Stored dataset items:

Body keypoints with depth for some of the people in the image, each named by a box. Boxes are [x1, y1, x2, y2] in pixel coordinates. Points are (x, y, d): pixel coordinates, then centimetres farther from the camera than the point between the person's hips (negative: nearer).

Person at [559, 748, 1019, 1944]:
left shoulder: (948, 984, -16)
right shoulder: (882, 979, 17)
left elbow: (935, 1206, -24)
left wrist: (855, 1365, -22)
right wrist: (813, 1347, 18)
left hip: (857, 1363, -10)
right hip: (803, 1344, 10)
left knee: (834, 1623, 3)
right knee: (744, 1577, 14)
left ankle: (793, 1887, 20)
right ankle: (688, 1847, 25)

**Task requirements:** Can you copy the items from the line containing "left wrist: (855, 1365, -22)" through the end of the items, substituting "knee joint" for each "knee" and changing nothing else?

**Answer to this problem:**
left wrist: (855, 1365, -22)
right wrist: (813, 1347, 18)
left hip: (857, 1363, -10)
right hip: (803, 1344, 10)
left knee joint: (834, 1623, 3)
right knee joint: (744, 1577, 14)
left ankle: (793, 1887, 20)
right ankle: (688, 1847, 25)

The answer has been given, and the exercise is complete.